## START

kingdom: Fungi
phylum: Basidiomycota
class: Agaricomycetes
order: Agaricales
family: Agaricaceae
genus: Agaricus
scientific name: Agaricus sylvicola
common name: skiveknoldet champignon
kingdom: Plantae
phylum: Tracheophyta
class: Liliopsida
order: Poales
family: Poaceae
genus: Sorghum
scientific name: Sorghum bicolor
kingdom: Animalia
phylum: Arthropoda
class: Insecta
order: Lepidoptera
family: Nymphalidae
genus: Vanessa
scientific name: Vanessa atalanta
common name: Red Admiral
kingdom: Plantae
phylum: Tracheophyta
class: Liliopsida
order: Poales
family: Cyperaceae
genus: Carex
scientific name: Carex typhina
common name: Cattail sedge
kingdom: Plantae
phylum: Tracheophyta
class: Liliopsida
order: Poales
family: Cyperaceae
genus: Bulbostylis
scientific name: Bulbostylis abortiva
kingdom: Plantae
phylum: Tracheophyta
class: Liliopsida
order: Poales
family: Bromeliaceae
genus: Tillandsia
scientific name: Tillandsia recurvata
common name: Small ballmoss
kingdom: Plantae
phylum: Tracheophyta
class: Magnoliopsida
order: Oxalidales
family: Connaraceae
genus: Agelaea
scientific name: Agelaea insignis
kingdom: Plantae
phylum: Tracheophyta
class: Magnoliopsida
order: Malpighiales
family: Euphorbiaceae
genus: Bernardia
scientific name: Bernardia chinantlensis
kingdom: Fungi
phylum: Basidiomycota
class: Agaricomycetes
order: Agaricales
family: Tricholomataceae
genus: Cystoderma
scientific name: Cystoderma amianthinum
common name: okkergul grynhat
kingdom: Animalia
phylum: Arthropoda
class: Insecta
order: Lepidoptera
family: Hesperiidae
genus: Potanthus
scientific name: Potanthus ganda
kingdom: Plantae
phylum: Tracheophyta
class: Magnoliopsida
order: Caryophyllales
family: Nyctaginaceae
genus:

## END

■ **Requirement**:
Copy out all of the records above, changing "common name" to "vernacular name" wherever it occurs and leaving everything else untouched.

■ **Exercise solution**:
kingdom: Fungi
phylum: Basidiomycota
class: Agaricomycetes
order: Agaricales
family: Agaricaceae
genus: Agaricus
scientific name: Agaricus sylvicola
vernacular name: skiveknoldet champignon
kingdom: Plantae
phylum: Tracheophyta
class: Liliopsida
order: Poales
family: Poaceae
genus: Sorghum
scientific name: Sorghum bicolor
kingdom: Animalia
phylum: Arthropoda
class: Insecta
order: Lepidoptera
family: Nymphalidae
genus: Vanessa
scientific name: Vanessa atalanta
vernacular name: Red Admiral
kingdom: Plantae
phylum: Tracheophyta
class: Liliopsida
order: Poales
family: Cyperaceae
genus: Carex
scientific name: Carex typhina
vernacular name: Cattail sedge
kingdom: Plantae
phylum: Tracheophyta
class: Liliopsida
order: Poales
family: Cyperaceae
genus: Bulbostylis
scientific name: Bulbostylis abortiva
kingdom: Plantae
phylum: Tracheophyta
class: Liliopsida
order: Poales
family: Bromeliaceae
genus: Tillandsia
scientific name: Tillandsia recurvata
vernacular name: Small ballmoss
kingdom: Plantae
phylum: Tracheophyta
class: Magnoliopsida
order: Oxalidales
family: Connaraceae
genus: Agelaea
scientific name: Agelaea insignis
kingdom: Plantae
phylum: Tracheophyta
class: Magnoliopsida
order: Malpighiales
family: Euphorbiaceae
genus: Bernardia
scientific name: Bernardia chinantlensis
kingdom: Fungi
phylum: Basidiomycota
class: Agaricomycetes
order: Agaricales
family: Tricholomataceae
genus: Cystoderma
scientific name: Cystoderma amianthinum
vernacular name: okkergul grynhat
kingdom: Animalia
phylum: Arthropoda
class: Insecta
order: Lepidoptera
family: Hesperiidae
genus: Potanthus
scientific name: Potanthus ganda
kingdom: Plantae
phylum: Tracheophyta
class: Magnoliopsida
order: Caryophyllales
family: Nyctaginaceae
genus:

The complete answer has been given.